A fight for a parking space ends with a surprise encounter
“Christmas is o-vah!” he shouted, in his thick New England accent.
Those words, in that accent, and the whole story that followed, have become a yearly Christmas tale in my house. I told it first that night, dubbing that man “the Christmas guy” even before the story got a much better ending the next day.
It all started the Saturday after Christmas, when my parents and I pulled into the parking lot of the hardware superstore near our home when we lived in Connecticut. As I pulled into an empty spot a guy facing me in his work-grade pickup truck in the spot straight ahead scowled.
“I think that guy was starting to drive through,” said my mom. And that, indeed, was what it looked like. So, ever the courteous driver, I backed up out of my spot to let him pull through.
But he didn’t pull through. He pulled into the spot I vacated — my spot, I like to call it — got out of his truck and headed into the store.
I was baffled — more startled by what he had done than angry. I rolled down my window.
“Hey!” I said. “I thought you were just pulling through. I didn’t know you were going to take my spot!”
He shrugged his shoulders and kept walking. So, with more passive-aggression than holiday generosity, I called out “Merry Christmas!”
That got him. He locked eyes with me and spoke the immortal words: “Christmas is o-vah!”
Of course, Christmas was very much not over. In the Catholic Church, the Christmas season lasts until the Feast of the Baptism of the Lord — and that was weeks away.
I saw the Christmas Guy several more times in the store, and I confess that I went into little-brother mode. Little brothers are weak and small, so we compensate by identifying the weak spots of others and using them to be as annoying as possible.
I guessed that, as a man who shares in our common American parking-conscious humanity, somewhere deep in the Christmas guy there was a sore spot on his conscience. I decided to dance on that spot. I saw him twice in two different aisles, and once in the front of the store. Each time, I paused, smiled, and waved. Each time he scowled and looked away.
Yes, I was pathetic. But the next day, redemption entered in.
That Sunday was the Feast of the Holy Family, at St. Mary’s Church in New Haven, a day and place that emphasized in major ways that Christmas was so not over yet. Our girls wore green velvet dresses with white ribbons. Our boys had new red-and-white plaid vests. Directly across from our typical seat, a giant Bavarian crèche in a glass case was set up between the baptismal font and the ambo. To our left, in the seats in front of the baptismal font, giant wreaths hung over each pew.
When Mass ended, April and the kids stayed put while my mom and I headed out a side pew to see if there were donuts in the Parish Hall.
We found no donuts. Instead, we found the Christmas Guy.
There he was, the man who took my parking spot, wearing a green sweater.
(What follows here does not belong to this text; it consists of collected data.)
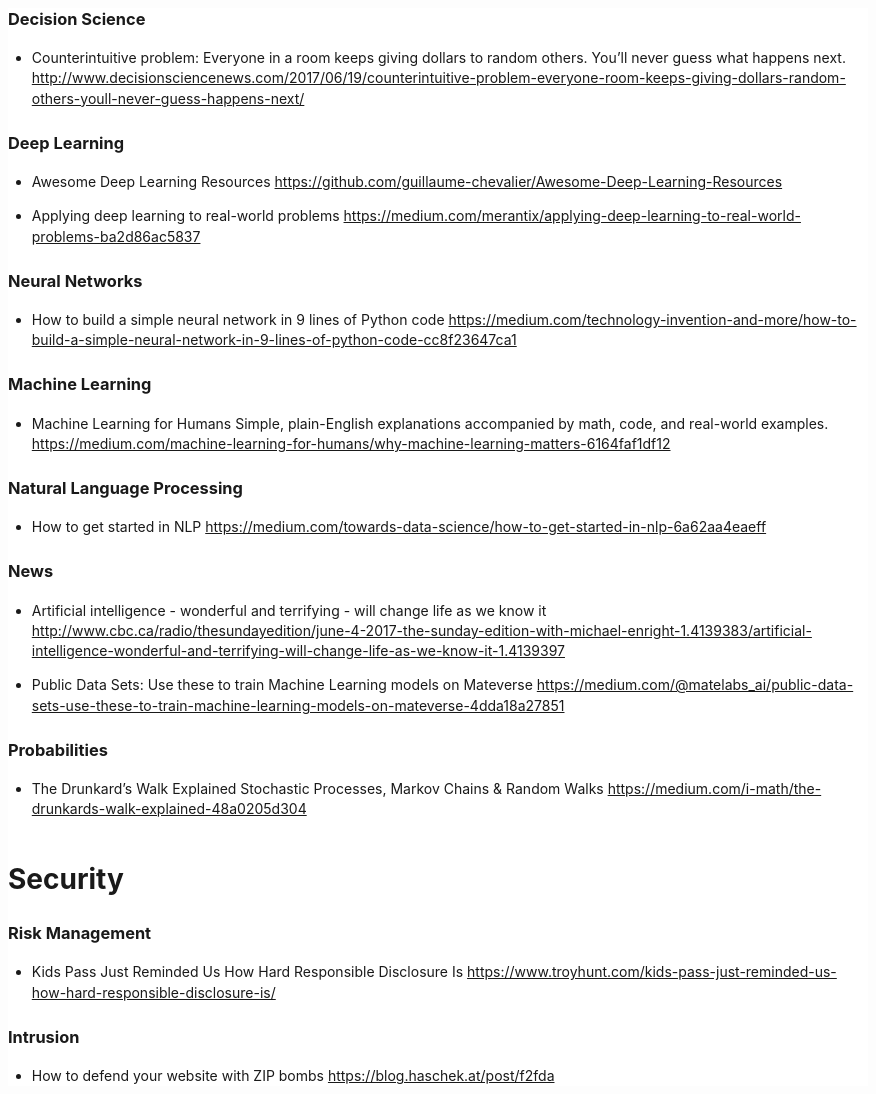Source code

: ### Decision Science
- Counterintuitive problem: Everyone in a room keeps giving dollars to random others. You’ll never guess what happens next.
http://www.decisionsciencenews.com/2017/06/19/counterintuitive-problem-everyone-room-keeps-giving-dollars-random-others-youll-never-guess-happens-next/

### Deep Learning
- Awesome Deep Learning Resources
https://github.com/guillaume-chevalier/Awesome-Deep-Learning-Resources

- Applying deep learning to real-world problems
https://medium.com/merantix/applying-deep-learning-to-real-world-problems-ba2d86ac5837

### Neural Networks
- How to build a simple neural network in 9 lines of Python code
https://medium.com/technology-invention-and-more/how-to-build-a-simple-neural-network-in-9-lines-of-python-code-cc8f23647ca1

### Machine Learning
- Machine Learning for Humans
Simple, plain-English explanations accompanied by math, code, and real-world examples.
https://medium.com/machine-learning-for-humans/why-machine-learning-matters-6164faf1df12

### Natural Language Processing
- How to get started in NLP
https://medium.com/towards-data-science/how-to-get-started-in-nlp-6a62aa4eaeff

### News
- Artificial intelligence - wonderful and terrifying - will change life as we know it
http://www.cbc.ca/radio/thesundayedition/june-4-2017-the-sunday-edition-with-michael-enright-1.4139383/artificial-intelligence-wonderful-and-terrifying-will-change-life-as-we-know-it-1.4139397

- Public Data Sets: Use these to train Machine Learning models on Mateverse
https://medium.com/@matelabs_ai/public-data-sets-use-these-to-train-machine-learning-models-on-mateverse-4dda18a27851

### Probabilities
- The Drunkard’s Walk Explained Stochastic Processes, Markov Chains & Random Walks 
https://medium.com/i-math/the-drunkards-walk-explained-48a0205d304


# Security

### Risk Management
- Kids Pass Just Reminded Us How Hard Responsible Disclosure Is
https://www.troyhunt.com/kids-pass-just-reminded-us-how-hard-responsible-disclosure-is/

### Intrusion
- How to defend your website with ZIP bombs
https://blog.haschek.at/post/f2fda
He and his wife were Catholic, and they were coming to our church after our Mass for a baptism.
My mom and I both waved, and got the familiar scowl — touched by surprise this time.
Then, when I headed back to the pew, I discovered another irony: He was choosing a seat right next to my family. Here was the man whose last words to me were “Christmas is o-vah!” sitting in Christmas attire in a church that looked like it has been decorated by Hollywood for a Christmas special.
My wife April was still there, sorting out six kids’ jackets. “No donuts,” I whispered. “And guess what? That guy who just sat down — that’s the Christmas guy from the parking lot!”
April looked over, astonished, and the kids, reading her body-language, all turned to stare at the man. Then, as they stepped out of the pew to head home, they all smiled and waved to the Christmas guy. I was the last one out.
I wasn’t sure what to say to him. The day before I had fancied myself keeper of his conscience. Today, as he waited to see a baptism, I was aware that Christmas celebrated a far greater keeper of the world’s conscience.
I wanted to say “I forgive you.” I wanted to say “I feel stupid for being petty.” I wanted to get something other than a scowl from him, for once.
But I couldn’t say all that. So I simply said, “Hey, Merry Christmas. For real.”
He didn’t smile, but he didn’t scowl either. Instead, the Christmas Guy quietly said “Merry Christmas.”